Un compte GoFundMe créé pour la famille d’Aiello a déclaré que les passions de l’adolescent étaient les pom-pom girls, le yoga “et illuminant le temps des autres”.

Aiello, diplômé de Stoneman Douglas en 2018, avait l’intention de se lancer dans le domaine médical, a annoncé le site.

Mais sa mère, Cara, a déclaré à CBS Miami que sa fille avait du mal à suivre ses cours parce que les salles de classe lui faisaient maintenant peur.

Cara Aiello a déclaré que sa fille souffrait de la culpabilité de la survivante et avait récemment reçu un diagnostic de trouble de stress post-traumatique.

Le docteur Victor Schwartz, médecin chef de la Jed Foundation , une organisation à but non lucratif qui surveille la santé émotionnelle des adolescents et des jeunes adultes et prévient le suicide, a déclaré que “l’exposition à la mort autour de vous augmente légèrement le risque de suicide. “

“Il va sans dire qu’il y a un risque accru autour de la culpabilité de la victime”, a-t-il déclaré.

“Les étudiants de Parkland ont fait un travail incroyable en plaidant pour la sécurité des armes à feu , mais la tristesse et la détresse sont toujours présentes.

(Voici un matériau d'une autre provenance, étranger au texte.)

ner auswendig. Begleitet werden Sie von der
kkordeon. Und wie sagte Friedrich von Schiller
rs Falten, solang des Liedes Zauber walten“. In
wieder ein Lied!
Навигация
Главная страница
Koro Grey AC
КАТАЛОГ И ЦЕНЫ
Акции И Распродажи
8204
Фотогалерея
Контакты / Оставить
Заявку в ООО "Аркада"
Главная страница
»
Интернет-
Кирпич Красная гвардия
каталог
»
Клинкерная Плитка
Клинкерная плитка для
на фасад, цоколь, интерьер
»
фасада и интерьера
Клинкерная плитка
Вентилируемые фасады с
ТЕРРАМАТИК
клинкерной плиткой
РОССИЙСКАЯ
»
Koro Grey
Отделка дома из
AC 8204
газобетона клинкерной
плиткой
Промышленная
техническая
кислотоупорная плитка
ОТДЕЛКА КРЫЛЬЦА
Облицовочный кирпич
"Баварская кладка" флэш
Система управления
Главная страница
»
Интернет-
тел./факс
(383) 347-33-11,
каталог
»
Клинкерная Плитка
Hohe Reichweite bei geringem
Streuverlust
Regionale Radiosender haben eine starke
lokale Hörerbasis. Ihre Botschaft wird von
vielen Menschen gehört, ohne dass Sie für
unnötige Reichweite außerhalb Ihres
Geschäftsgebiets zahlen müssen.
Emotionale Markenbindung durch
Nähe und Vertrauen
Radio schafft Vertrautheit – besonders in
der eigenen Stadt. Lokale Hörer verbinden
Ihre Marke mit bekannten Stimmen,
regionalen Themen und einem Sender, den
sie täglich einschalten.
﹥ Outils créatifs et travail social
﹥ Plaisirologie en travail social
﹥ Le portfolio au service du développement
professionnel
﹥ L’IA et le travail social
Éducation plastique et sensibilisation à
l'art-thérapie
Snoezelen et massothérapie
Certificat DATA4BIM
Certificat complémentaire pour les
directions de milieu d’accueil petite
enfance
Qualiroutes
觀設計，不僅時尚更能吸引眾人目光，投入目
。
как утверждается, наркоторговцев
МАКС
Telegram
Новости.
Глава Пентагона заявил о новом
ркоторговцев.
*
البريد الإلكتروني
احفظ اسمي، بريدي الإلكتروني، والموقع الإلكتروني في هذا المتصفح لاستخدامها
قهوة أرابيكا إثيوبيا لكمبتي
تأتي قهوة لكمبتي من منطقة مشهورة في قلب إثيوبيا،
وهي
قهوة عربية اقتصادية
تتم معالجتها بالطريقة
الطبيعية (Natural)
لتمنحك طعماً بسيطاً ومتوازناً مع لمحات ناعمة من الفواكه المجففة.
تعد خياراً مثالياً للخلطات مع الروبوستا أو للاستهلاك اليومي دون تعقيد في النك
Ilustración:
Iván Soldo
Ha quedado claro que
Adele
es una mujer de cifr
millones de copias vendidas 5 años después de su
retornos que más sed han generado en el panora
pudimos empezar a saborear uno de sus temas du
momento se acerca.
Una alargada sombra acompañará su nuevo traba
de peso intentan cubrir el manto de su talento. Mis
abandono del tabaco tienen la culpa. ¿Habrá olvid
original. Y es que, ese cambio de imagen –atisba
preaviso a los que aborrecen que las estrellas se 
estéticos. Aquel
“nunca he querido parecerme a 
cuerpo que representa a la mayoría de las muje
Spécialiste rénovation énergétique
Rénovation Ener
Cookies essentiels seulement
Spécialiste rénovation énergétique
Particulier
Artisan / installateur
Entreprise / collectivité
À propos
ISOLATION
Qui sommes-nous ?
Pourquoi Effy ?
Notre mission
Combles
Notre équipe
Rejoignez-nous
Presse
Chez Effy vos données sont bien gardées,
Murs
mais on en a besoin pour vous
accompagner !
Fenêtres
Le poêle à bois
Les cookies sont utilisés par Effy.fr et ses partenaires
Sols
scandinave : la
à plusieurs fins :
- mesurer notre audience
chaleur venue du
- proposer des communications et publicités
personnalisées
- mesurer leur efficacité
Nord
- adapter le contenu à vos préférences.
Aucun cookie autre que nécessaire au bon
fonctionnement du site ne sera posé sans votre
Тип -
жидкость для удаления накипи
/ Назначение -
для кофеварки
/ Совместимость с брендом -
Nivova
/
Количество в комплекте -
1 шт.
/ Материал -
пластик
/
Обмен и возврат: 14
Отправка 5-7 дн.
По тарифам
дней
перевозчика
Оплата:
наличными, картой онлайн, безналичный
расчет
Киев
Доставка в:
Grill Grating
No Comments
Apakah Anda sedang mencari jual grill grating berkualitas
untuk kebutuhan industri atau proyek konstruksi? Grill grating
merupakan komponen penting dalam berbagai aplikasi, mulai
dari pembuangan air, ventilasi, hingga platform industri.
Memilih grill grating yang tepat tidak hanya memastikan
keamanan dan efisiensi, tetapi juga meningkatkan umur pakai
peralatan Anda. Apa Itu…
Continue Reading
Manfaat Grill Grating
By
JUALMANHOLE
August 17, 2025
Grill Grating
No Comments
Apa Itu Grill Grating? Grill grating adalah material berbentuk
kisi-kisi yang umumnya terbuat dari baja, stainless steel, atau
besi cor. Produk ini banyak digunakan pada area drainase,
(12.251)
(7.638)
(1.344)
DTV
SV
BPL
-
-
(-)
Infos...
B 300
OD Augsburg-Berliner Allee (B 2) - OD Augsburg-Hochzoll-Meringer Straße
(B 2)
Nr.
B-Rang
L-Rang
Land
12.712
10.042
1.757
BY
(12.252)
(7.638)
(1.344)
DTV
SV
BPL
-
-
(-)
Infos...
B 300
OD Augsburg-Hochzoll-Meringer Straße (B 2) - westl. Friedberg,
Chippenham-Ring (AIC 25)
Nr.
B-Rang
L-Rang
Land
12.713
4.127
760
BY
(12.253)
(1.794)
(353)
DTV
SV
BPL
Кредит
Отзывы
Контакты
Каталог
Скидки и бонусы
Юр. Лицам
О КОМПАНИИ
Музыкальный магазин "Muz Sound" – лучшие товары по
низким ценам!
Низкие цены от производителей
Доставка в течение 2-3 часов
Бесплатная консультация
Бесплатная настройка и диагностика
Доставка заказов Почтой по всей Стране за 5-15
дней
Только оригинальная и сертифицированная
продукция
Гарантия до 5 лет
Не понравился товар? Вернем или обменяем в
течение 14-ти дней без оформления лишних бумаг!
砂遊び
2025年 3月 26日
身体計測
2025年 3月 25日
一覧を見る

Je suis sûr que beaucoup de ces étudiants souffrent toujours de symptômes qui ressemblent à du SSPT”, a-t-il déclaré. “Et comment pourraient-ils ne pas être?”

Il a ajouté que les changements, comme le fait d’aller à l’université ou d’obtenir un emploi, comme le font beaucoup de survivants de Stoneman Douglas, peuvent être particulièrement difficiles pour les jeunes adultes traumatisés.

“Eux et leurs familles et les systèmes de soutien doivent être conscients des risques potentiels”, tels que les périodes de transition, les maladies de la famille et les anniversaires de la tragédie, a-t-il déclaré.

Cindy Arenberg Seltzer, présidente et directrice générale du Conseil des services à l’ enfance du comté de Broward , a déclaré à NBC News que “de nombreux services de traumatologie avaient été mis à la disposition des survivants de Stoneman Douglas”.

Seltzer a déclaré que la diversité des ressources, à la fois par le district scolaire et par des agences externes, a parfois rendu difficile pour les victimes de savoir exactement vers qui se tourner, mais des informations sont disponibles via Broward 211 .

Dans un effort pour aider davantage la communauté après la fusillade, a déclaré Seltzer, le Children Services Council a récemment ouvert Eagle’s Haven , un centre de bien-être spécialement conçu pour les étudiants, les professeurs et les parents de Stoneman Douglas.

Schwartz a déclaré que les proches des victimes de traumatismes devraient surveiller de près les problèmes de sommeil et de concentration, d’humeurs erratiques, de désespoir accru, d’habitudes compulsives et de toxicomanies.

Les proches devraient surveiller les victimes et les encourager à chercher de l’aide, mais veillez à ne pas les traiter comme des “bombes à retardement”, a-t-il déclaré.

“Vous voulez être un peu plus vigilant sur ce qu’ils ressentent, leur état d’esprit et leur fonctionnement”, a conseillé Schwartz. “Cela a du sens.”

Si vous ou une de vos connaissances êtes en crise, appelez la ligne de vie nationale de prévention du suicide au 800-273-8255, envoyez un message TALK au 741741 ou visitez le site SpeakingOfSuicide.com/resources pour obtenir des ressources supplémentaires.